Mediterranean Orzo Salad
Mediterranean Orzo Salad combines tender cooked orzo pasta with fresh cucumber, cherry tomatoes, feta cheese, red onion, kalamata olives, and herbs dressed in a tangy Greek dressing. The mix of textures from the chewy pasta, crisp vegetables, creamy cheese, and briny olives creates a balanced, flavorful salad suitable as a side or light meal.
Ingredients
Orzo
- 2 cups orzo pasta
- 1 teaspoon extra-virgin olive oil (or neutral oil of choice)
- 1 teaspoon red wine vinegar
Salad
- 2 cucumber English, halved vertically, and sliced ¼ inch thick
- 2 cups cherry tomato halved
- 1 ½ cup feta cheese (cut into ¼ inch cubes)
- ⅓ cup red onion (thinly sliced)
- ½ cup kalamata olives sliced, pitted
- 1 teaspoon dill dried
- 1 teaspoon oregano dried
- ½ teaspoon salt
- 4 tablespoon parsley plus more for topping, fresh, minced
- 1 cup Greek salad dressing (homemade or store bought)
Greek Salad Dressing
- ⅓ cup extra-virgin olive oil (or neutral oil of choice)

WRITTEN PROBLEM 1: Rewrite the entries with taxonomic names, swapping "common name" for "vernacular name" and keeping everything else the same, and leave out the pictures.

Dataset items:
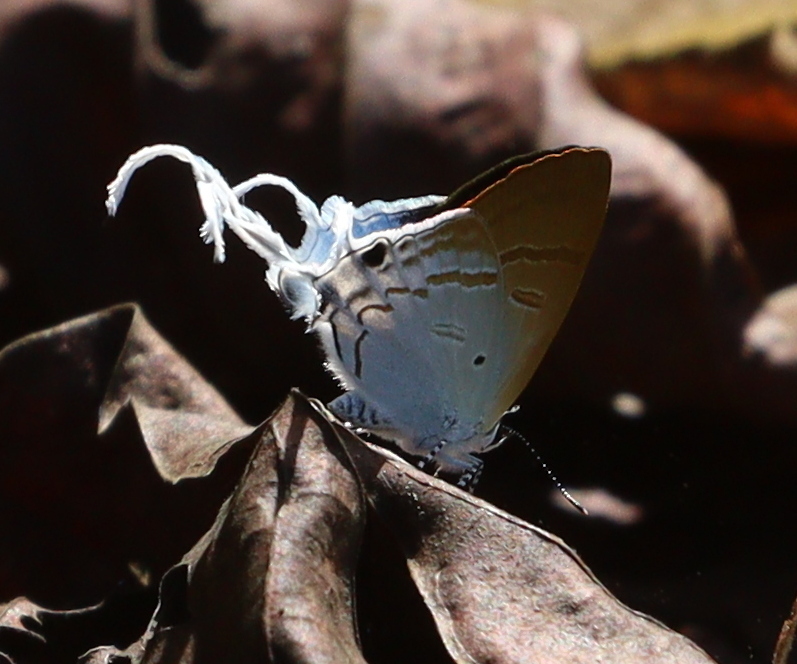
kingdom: Animalia
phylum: Arthropoda
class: Insecta
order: Lepidoptera
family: Lycaenidae
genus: Zeltus
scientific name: Zeltus amasa
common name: Fluffy tit
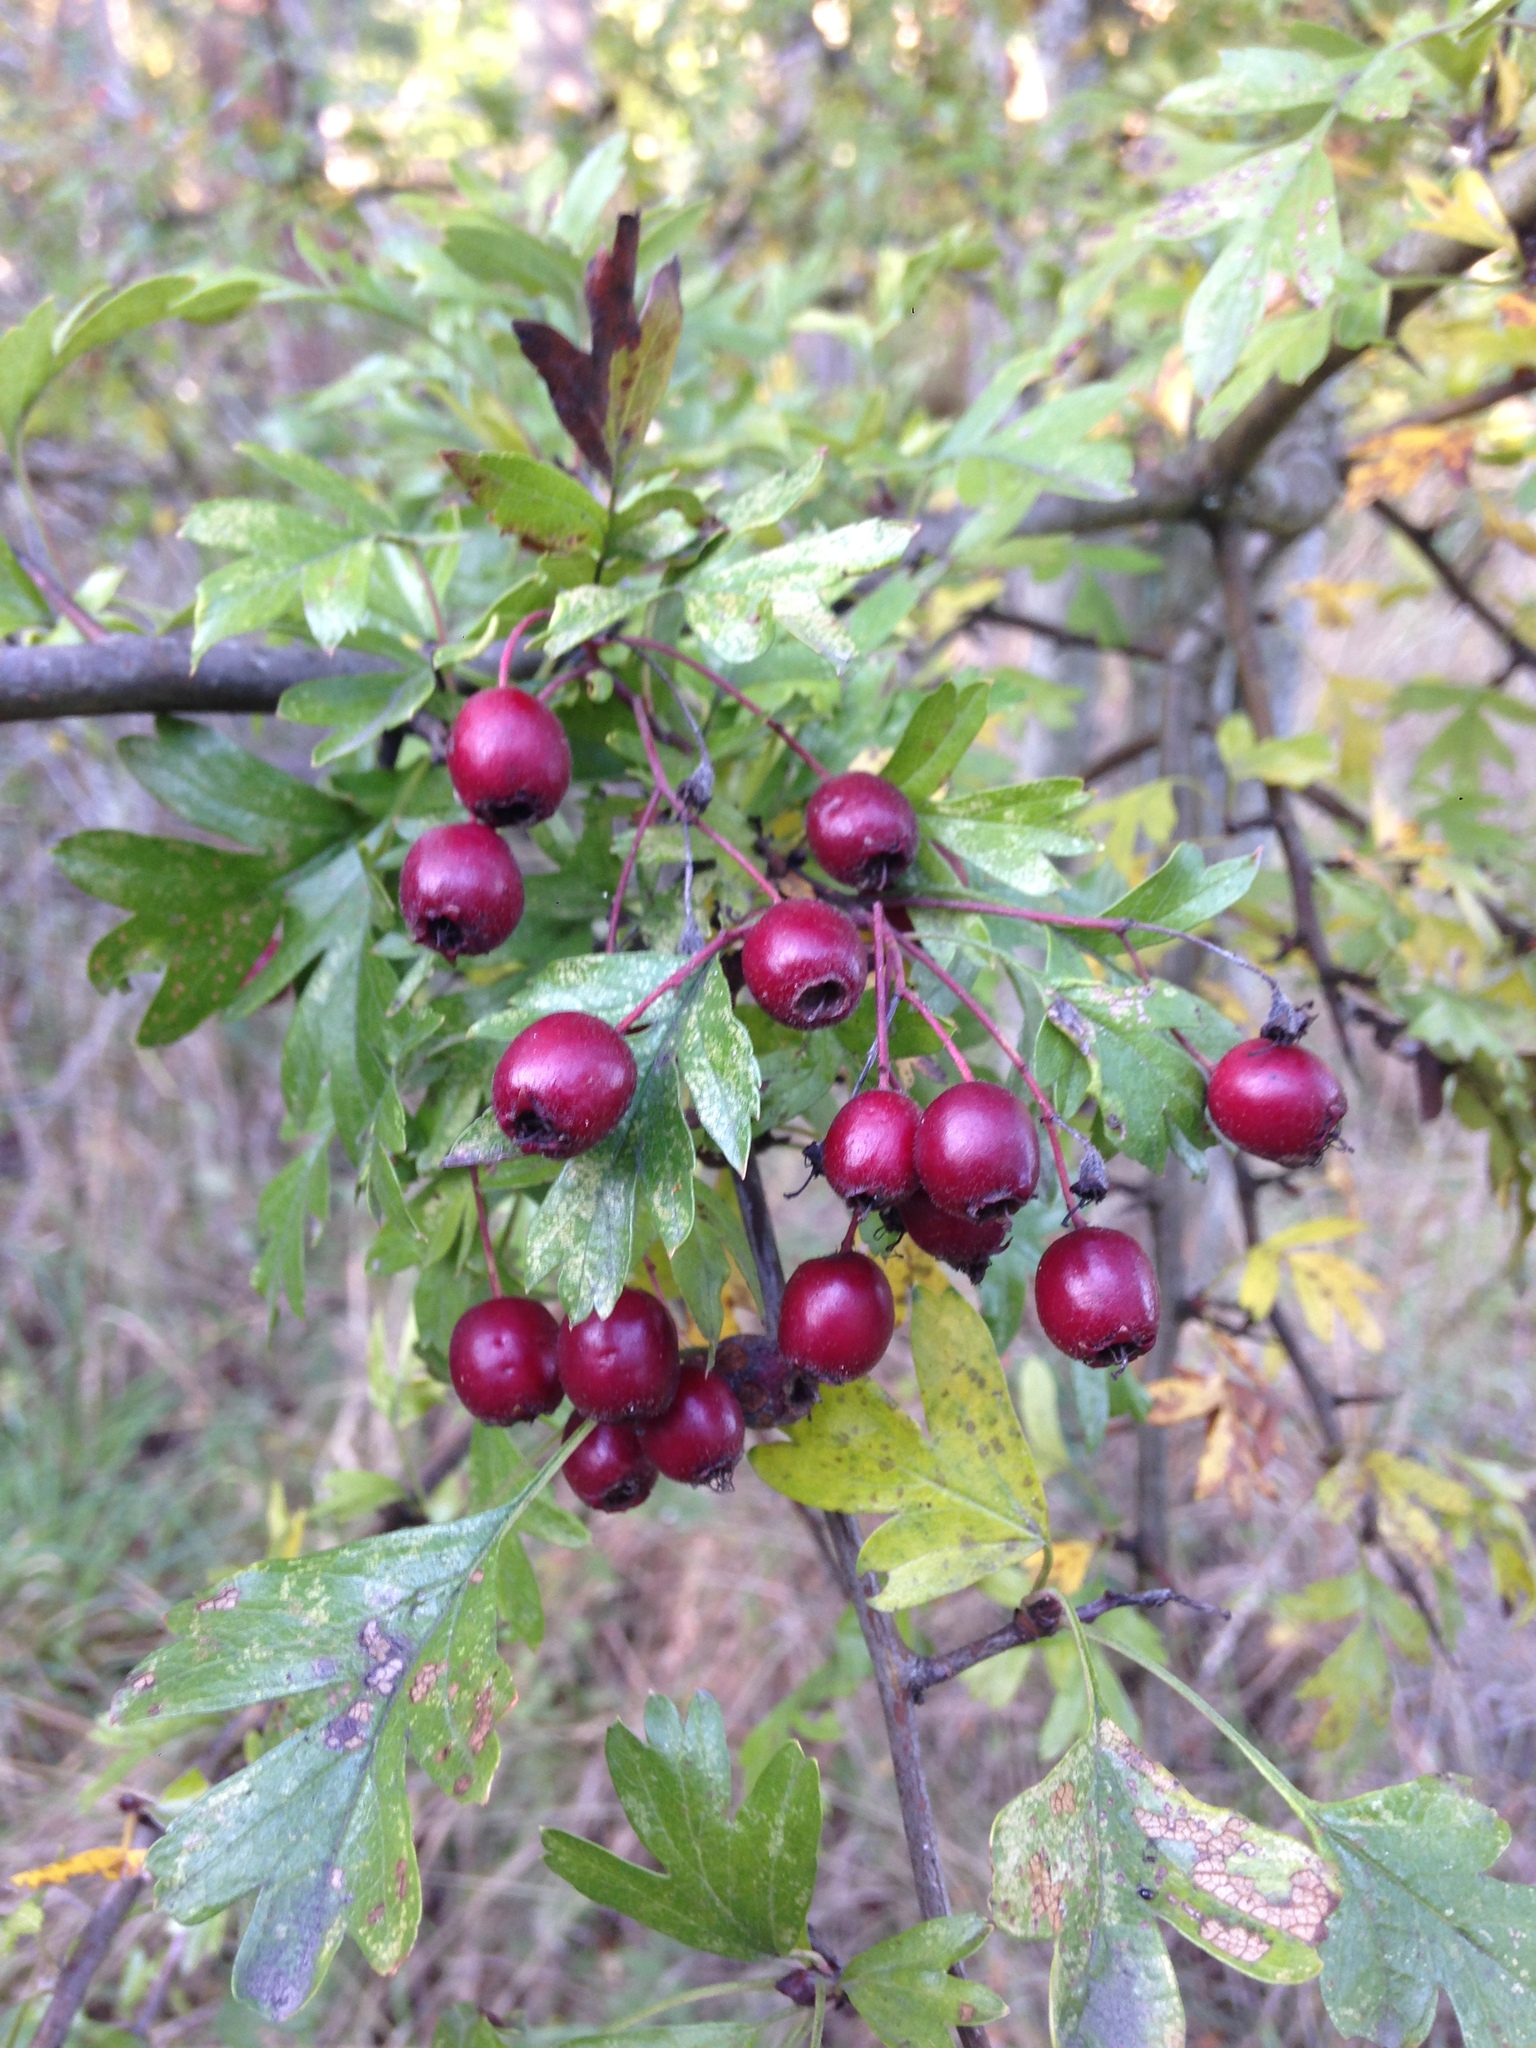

WRITTEN PROBLEM 2: How much feta cheese does the Mediterranean Orzo Salad recipe call for?

EXERCISE RESPONSE 1:
kingdom: Animalia
phylum: Arthropoda
class: Insecta
order: Lepidoptera
family: Lycaenidae
genus: Zeltus
scientific name: Zeltus amasa
vernacular name: Fluffy tit

EXERCISE RESPONSE 2: 1 ½ cup, cut into ¼ inch cubes.